Give back each line of the material that contains the word "linecap".
________________
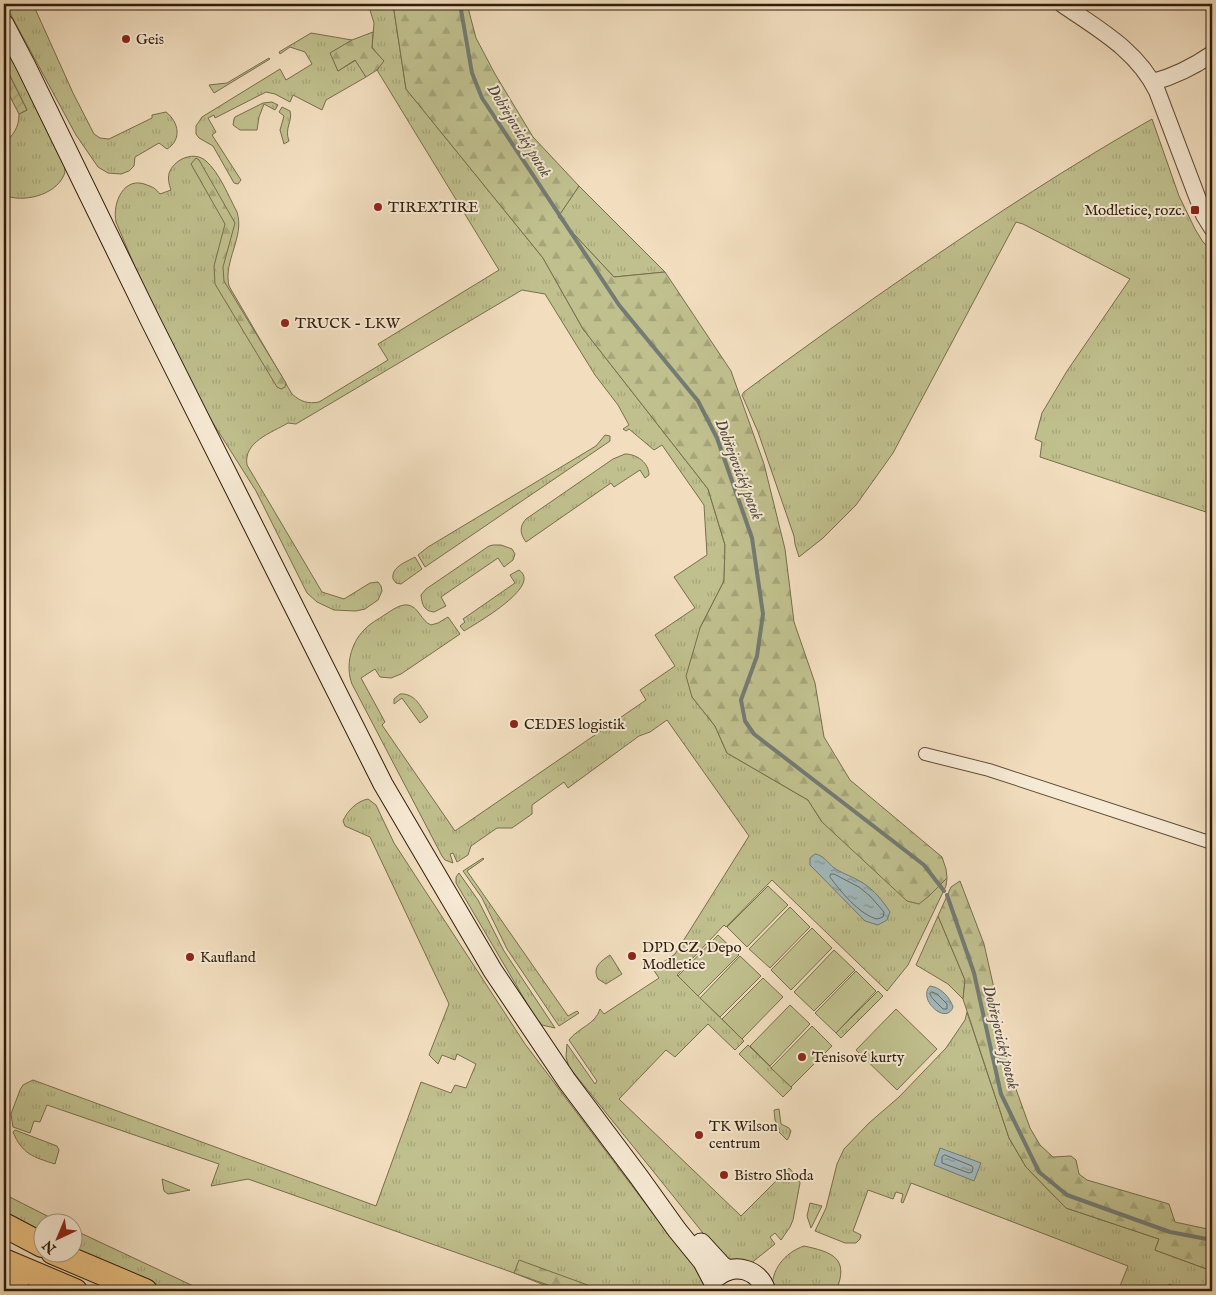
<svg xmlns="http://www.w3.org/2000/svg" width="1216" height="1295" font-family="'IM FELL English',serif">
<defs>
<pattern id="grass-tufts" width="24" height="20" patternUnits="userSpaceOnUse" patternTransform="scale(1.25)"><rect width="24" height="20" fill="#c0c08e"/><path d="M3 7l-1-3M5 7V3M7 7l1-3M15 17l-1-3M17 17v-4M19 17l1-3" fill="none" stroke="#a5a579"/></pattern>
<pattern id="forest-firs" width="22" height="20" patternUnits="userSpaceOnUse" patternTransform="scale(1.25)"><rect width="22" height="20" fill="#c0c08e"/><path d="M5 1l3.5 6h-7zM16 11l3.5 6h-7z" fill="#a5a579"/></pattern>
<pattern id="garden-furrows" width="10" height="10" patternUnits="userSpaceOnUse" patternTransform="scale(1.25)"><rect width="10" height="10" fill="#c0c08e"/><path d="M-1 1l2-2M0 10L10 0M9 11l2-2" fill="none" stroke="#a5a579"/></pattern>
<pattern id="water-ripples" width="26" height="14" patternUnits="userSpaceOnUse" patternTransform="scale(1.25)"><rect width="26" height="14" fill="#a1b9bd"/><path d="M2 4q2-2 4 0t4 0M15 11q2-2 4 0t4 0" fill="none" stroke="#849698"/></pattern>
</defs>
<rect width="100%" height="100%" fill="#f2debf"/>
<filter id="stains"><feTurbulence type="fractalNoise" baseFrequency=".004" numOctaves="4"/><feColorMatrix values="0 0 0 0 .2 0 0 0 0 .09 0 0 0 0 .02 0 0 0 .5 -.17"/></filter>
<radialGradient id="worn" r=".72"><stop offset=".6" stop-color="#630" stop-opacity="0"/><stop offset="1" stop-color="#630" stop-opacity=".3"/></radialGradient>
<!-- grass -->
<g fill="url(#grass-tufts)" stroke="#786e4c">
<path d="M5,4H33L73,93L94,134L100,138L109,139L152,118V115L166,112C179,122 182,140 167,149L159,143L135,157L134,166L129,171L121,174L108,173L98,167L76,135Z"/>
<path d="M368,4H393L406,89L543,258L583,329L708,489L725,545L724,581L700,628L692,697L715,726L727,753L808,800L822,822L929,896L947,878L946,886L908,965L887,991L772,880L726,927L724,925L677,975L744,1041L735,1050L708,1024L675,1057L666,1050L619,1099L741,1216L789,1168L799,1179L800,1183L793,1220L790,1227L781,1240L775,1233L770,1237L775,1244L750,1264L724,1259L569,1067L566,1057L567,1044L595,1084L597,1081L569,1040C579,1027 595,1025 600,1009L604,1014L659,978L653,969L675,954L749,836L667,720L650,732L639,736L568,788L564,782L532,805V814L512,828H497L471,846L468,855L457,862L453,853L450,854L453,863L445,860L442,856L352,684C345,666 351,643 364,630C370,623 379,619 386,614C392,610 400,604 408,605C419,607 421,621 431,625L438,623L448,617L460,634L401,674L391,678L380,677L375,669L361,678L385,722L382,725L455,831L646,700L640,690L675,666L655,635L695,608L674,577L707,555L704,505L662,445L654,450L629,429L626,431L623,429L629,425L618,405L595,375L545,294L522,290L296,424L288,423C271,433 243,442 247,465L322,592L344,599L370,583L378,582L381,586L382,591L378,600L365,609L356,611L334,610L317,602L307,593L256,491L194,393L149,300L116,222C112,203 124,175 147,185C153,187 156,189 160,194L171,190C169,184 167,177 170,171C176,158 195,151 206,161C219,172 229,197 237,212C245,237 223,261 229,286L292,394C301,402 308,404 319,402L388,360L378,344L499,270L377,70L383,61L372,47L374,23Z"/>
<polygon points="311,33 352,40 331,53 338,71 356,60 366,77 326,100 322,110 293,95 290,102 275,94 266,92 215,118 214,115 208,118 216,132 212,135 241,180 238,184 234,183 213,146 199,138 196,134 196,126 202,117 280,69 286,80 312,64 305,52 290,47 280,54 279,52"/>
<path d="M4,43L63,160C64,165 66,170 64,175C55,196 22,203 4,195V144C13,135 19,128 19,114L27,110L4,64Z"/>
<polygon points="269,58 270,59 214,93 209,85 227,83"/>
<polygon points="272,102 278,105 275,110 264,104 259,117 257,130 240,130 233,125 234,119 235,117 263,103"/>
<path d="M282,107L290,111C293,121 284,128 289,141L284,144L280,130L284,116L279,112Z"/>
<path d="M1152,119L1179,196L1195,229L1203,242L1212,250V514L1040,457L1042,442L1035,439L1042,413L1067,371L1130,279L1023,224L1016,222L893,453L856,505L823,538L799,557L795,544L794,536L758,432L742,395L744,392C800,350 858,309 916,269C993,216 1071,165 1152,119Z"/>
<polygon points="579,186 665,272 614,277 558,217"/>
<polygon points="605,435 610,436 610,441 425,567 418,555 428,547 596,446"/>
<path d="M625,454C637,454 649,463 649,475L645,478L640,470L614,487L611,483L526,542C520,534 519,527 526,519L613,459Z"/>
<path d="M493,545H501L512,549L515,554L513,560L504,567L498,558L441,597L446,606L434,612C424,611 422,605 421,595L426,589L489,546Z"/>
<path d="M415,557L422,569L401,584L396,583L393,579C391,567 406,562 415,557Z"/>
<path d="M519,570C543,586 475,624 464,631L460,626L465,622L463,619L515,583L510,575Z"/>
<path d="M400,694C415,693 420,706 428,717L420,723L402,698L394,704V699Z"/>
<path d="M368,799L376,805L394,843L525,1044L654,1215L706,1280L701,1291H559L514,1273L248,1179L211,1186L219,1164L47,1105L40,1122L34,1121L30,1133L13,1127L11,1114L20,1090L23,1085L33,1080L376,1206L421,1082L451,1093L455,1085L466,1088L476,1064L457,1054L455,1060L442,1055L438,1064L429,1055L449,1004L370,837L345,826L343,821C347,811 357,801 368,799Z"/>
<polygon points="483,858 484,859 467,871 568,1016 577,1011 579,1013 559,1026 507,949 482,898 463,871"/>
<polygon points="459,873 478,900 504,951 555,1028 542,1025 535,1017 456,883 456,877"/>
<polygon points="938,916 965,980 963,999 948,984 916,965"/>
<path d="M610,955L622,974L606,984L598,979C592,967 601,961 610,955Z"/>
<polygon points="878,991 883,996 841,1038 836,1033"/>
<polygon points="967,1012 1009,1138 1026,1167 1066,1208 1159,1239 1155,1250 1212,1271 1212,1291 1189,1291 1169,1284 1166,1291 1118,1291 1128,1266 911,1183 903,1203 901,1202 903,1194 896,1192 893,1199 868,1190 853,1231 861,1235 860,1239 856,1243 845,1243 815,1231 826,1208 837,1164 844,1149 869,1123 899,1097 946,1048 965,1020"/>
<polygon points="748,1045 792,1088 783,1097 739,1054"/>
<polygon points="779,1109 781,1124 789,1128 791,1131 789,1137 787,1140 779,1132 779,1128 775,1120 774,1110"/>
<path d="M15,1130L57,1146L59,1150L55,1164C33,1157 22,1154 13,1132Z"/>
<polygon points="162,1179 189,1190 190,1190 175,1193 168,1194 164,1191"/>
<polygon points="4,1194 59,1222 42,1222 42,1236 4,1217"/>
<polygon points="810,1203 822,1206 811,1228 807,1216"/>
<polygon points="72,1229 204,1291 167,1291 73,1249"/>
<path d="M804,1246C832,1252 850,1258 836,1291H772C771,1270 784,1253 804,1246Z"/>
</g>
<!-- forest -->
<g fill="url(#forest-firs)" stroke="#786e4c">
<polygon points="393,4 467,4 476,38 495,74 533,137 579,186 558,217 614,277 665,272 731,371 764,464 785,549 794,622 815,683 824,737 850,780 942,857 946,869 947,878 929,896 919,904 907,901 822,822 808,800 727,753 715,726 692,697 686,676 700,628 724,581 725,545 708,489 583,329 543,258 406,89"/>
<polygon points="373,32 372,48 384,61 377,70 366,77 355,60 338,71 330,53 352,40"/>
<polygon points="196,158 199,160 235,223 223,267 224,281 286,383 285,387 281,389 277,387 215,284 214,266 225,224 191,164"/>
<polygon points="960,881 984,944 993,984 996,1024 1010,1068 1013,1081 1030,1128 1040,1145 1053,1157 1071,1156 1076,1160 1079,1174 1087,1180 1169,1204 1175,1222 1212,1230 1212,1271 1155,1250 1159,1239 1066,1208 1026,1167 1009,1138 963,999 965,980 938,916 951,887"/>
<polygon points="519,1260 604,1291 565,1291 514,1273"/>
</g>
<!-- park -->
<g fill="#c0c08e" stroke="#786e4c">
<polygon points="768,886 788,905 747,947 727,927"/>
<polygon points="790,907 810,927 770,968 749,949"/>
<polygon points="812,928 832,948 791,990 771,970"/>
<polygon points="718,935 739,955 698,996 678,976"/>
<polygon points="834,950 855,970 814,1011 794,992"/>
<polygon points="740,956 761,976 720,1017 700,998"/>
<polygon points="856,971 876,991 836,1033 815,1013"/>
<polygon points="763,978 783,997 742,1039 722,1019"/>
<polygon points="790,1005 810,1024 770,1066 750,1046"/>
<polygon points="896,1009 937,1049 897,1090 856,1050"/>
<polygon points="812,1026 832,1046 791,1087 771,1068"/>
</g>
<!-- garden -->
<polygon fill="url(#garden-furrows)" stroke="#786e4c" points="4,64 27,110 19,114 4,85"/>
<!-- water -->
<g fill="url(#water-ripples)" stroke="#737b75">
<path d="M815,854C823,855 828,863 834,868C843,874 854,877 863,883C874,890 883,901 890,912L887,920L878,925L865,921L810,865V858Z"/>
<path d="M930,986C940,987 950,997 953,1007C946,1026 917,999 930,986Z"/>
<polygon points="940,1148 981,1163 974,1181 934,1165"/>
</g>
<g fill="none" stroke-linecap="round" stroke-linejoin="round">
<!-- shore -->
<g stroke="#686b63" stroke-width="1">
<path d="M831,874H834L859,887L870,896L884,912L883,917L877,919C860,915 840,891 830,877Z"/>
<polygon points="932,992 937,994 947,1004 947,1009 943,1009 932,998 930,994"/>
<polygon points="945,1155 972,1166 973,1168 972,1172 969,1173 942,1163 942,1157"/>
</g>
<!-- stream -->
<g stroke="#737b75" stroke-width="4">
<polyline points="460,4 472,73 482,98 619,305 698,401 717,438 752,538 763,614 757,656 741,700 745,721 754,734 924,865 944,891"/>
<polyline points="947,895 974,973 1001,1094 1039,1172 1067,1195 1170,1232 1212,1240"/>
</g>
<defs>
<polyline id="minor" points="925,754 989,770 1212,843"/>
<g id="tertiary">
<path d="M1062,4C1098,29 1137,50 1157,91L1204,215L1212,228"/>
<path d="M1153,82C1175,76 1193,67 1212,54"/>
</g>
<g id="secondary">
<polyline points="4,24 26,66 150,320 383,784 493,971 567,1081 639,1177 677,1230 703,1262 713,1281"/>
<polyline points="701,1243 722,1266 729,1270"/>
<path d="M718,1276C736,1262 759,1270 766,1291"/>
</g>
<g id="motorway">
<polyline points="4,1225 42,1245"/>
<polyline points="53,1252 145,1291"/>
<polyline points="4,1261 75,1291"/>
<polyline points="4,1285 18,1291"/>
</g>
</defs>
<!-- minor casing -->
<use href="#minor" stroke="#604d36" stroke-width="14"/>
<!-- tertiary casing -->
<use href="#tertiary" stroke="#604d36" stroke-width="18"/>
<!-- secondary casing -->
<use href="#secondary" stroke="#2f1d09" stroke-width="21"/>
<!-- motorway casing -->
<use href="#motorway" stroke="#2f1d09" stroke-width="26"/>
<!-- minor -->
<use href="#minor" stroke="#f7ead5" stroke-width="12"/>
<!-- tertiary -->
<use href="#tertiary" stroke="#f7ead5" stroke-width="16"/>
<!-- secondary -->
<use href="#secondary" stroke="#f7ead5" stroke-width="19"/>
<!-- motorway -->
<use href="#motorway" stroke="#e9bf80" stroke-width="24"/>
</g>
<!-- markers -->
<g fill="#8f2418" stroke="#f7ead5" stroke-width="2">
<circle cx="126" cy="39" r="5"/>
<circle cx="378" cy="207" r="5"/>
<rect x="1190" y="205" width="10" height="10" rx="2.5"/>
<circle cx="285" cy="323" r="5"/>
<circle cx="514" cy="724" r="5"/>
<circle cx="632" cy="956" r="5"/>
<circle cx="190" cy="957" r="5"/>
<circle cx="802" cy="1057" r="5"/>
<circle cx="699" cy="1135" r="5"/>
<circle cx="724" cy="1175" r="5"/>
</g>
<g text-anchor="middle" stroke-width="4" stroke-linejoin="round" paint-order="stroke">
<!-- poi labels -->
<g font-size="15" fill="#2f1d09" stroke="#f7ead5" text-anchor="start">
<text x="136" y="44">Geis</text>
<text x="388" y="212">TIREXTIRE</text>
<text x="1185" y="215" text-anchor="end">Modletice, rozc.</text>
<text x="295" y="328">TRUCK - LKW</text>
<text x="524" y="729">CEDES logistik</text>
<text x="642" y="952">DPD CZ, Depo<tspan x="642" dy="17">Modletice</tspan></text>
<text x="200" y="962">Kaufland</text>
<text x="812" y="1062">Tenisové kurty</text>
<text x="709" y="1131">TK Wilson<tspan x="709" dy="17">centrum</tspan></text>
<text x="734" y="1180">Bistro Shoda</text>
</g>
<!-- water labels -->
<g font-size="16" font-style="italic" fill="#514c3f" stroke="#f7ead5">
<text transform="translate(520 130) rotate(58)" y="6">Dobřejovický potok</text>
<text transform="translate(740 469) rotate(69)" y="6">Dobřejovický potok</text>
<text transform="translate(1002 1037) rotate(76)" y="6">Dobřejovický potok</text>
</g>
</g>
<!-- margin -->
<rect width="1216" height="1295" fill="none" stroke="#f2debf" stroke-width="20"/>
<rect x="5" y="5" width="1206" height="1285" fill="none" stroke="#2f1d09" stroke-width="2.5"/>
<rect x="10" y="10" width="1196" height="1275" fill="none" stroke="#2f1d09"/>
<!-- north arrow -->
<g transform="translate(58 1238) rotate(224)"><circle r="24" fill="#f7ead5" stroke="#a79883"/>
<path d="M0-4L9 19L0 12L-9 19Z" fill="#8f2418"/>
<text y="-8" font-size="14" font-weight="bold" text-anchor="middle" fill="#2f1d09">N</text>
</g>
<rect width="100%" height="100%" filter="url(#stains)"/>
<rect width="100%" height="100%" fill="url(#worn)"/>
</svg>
________________
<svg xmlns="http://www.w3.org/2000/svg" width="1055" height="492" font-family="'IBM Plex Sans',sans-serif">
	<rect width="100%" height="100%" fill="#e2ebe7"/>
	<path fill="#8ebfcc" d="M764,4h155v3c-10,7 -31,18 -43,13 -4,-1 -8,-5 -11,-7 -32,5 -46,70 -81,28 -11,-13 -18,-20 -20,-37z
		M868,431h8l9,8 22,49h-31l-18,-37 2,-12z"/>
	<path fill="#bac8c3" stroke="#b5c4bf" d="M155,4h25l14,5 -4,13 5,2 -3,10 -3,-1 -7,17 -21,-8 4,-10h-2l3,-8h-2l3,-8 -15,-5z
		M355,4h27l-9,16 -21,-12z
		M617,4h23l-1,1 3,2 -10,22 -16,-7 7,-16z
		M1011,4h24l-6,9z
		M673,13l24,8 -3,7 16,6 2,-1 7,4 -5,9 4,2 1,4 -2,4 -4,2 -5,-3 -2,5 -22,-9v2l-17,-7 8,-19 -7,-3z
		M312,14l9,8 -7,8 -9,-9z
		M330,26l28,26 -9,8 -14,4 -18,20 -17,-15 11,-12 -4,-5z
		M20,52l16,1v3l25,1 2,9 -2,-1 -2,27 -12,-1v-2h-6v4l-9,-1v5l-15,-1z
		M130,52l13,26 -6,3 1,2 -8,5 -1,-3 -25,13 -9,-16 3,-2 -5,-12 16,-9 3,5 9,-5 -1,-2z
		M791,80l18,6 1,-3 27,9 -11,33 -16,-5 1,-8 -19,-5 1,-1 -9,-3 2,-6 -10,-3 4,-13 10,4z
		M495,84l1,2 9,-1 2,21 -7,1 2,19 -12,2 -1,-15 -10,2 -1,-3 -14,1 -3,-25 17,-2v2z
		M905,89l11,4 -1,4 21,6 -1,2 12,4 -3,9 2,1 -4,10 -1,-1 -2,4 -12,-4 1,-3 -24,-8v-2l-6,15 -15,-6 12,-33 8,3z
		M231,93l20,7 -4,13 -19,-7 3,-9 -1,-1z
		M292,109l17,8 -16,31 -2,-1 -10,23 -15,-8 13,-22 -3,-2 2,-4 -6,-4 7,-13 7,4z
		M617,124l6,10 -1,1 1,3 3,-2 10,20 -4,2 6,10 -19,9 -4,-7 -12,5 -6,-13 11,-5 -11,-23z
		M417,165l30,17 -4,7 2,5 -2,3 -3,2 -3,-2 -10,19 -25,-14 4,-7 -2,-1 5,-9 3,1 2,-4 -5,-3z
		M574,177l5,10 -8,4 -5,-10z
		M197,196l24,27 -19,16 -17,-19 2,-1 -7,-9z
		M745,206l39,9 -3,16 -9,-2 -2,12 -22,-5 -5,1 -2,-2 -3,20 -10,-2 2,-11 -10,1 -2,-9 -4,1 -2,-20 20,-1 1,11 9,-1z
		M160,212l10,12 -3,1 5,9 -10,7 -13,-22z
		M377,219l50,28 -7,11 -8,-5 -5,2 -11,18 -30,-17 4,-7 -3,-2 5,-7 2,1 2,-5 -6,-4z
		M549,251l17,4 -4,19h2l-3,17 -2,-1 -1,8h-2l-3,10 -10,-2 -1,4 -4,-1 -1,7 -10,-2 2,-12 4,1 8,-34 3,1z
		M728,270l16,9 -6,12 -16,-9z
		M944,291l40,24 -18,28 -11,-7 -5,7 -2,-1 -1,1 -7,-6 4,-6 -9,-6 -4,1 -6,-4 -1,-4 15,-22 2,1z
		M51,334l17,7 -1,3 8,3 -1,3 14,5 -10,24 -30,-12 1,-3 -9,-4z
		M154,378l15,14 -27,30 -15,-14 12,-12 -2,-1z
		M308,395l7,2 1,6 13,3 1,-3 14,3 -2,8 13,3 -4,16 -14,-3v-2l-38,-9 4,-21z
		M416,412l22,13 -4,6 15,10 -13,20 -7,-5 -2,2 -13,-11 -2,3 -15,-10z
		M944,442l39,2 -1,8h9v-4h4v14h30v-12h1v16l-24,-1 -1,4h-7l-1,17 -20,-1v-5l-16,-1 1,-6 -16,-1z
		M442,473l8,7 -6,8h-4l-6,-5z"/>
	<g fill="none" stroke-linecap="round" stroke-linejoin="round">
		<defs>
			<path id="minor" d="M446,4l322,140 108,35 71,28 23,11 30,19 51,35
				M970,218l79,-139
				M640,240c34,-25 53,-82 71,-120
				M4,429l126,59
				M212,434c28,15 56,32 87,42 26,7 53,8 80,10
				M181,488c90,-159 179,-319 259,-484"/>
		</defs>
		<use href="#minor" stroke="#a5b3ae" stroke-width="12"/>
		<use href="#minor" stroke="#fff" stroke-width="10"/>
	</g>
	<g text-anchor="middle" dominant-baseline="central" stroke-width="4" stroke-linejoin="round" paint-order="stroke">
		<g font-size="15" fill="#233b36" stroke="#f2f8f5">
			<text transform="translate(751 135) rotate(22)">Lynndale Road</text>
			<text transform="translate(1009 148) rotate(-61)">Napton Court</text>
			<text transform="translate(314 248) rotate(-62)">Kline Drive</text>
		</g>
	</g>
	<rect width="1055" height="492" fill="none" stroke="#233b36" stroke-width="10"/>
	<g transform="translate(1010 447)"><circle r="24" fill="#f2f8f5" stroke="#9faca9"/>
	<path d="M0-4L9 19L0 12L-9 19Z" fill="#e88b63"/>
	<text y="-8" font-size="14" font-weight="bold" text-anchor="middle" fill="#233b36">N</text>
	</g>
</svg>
________________
◆ Expected answer
<g fill="none" stroke-linecap="round" stroke-linejoin="round">
	<g fill="none" stroke-linecap="round" stroke-linejoin="round">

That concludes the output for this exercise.